◆ **Texte à analyser**:
La paracha de Chela’h contient l’épisode des espions que Moïse envoya enquêter sur le pays de Canaan. Des douze espions chargés de cette mission, dix revinrent avec des rapports défavorables : bien que le pays fût fertile, ses habitants étaient trop bien armés, et leurs villes trop bien gardées pour qu’Israël réussît à s’en emparer. Dans tout ce qu’ils dirent, il n’y avait qu’obstacles et difficultés. On se prend à se demander comment, après la délivrance miraculeuse de l’asservissement en Égypte, ces espions pouvaient douter que D.ieu donnerait la victoire à Israël. Comment le moral des Israélites pouvait-il être si bas ? Pourquoi Calev et Josué, les seules voix fidèles parmi les espions, ne dissipèrent-ils pas leurs inquiétudes en énumérant les nombreux miracles où le peuple avait été témoin de la puissance divine ? Il est clair que quelque malaise couvait sous le comportement des espions. Qu’était ce malaise, et de quelle manière peut-il nous toucher ?
Le désespoir des espions
Dans notre paracha nous lisons le rapport des espions envoyés par Moïse pour découvrir le caractère de la Terre Promise de Canaan et de ses habitants. Dix d’entre les douze espions revinrent avec un avis défavorable. Pour eux, aucun espoir. Ils brisèrent le moral des Israélites en suggérant que ces derniers n’étaient pas capables de conquérir le pays parce que « ses habitants sont féroces, et les villes fortifiées très grandes » ; et ils précisèrent : « Nous ne pouvons combattre contre ces hommes, car ils sont plus forts que nous. »
Et nos Sages du Talmud1 leur prêtèrent même des arguments plus décisifs. Le mot hébraïque pour « que nous » peut aussi vouloir dire « que Lui ». Les espions affirmèrent donc qu’« ils sont plus forts que Lui », c’est-à-dire que les nations cananéennes étaient trop puissantes, même pour D.ieu. Les Sages exprimèrent de façon piquante cette proposition audacieuse en disant que « même le Maître de maison ne peut disposer de Ses meubles à Sa guise ».
Quelle est la signification de cet épisode remarquable ?

◆ **Consigne**: Recopiez à l'identique le passage du texte sur l'épisode des espions qui commence par « Et nos Sages » et se poursuit jusqu'à « épisode remarquable ? ».

◆ **Données de l'exercice**:
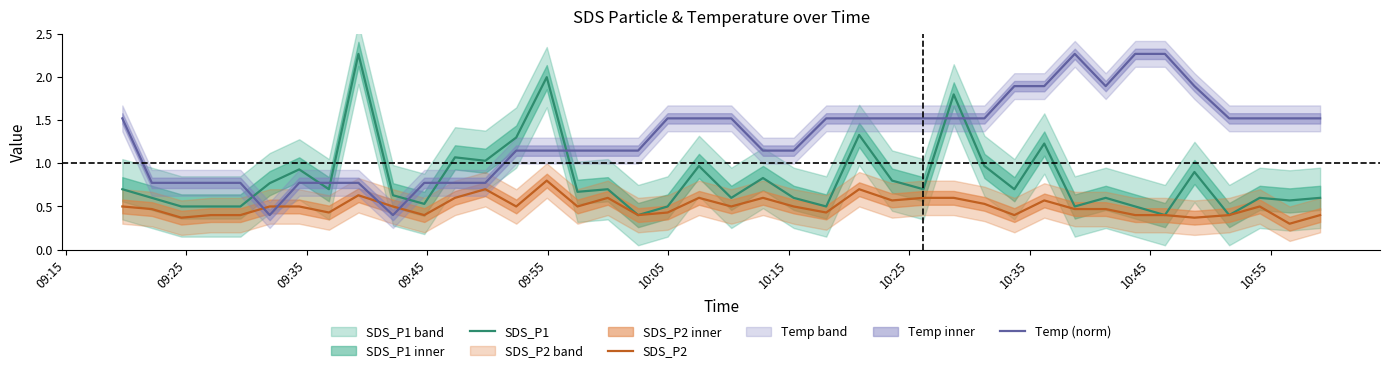

Does the chart display data point markers on the line(s)?

No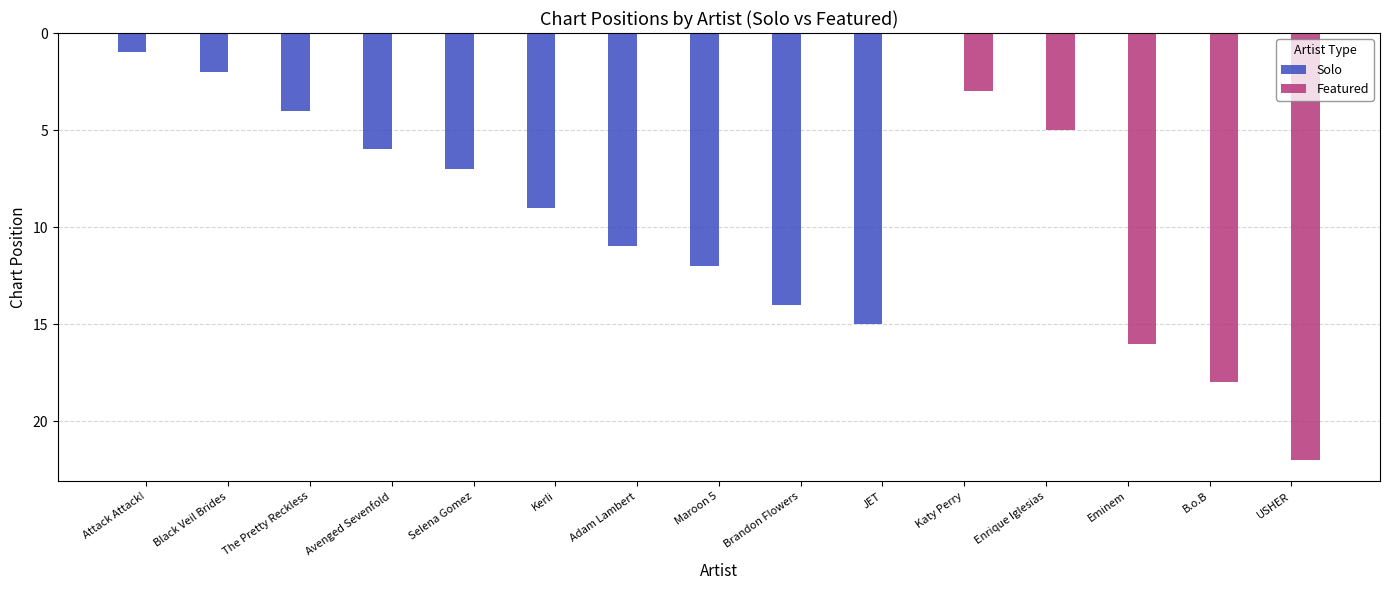

What is the total value across all series at The Pretty Reckless?

4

◆ **Réponse attendue**:
Et nos Sages du Talmud1 leur prêtèrent même des arguments plus décisifs. Le mot hébraïque pour « que nous » peut aussi vouloir dire « que Lui ». Les espions affirmèrent donc qu’« ils sont plus forts que Lui », c’est-à-dire que les nations cananéennes étaient trop puissantes, même pour D.ieu. Les Sages exprimèrent de façon piquante cette proposition audacieuse en disant que « même le Maître de maison ne peut disposer de Ses meubles à Sa guise ».
Quelle est la signification de cet épisode remarquable ?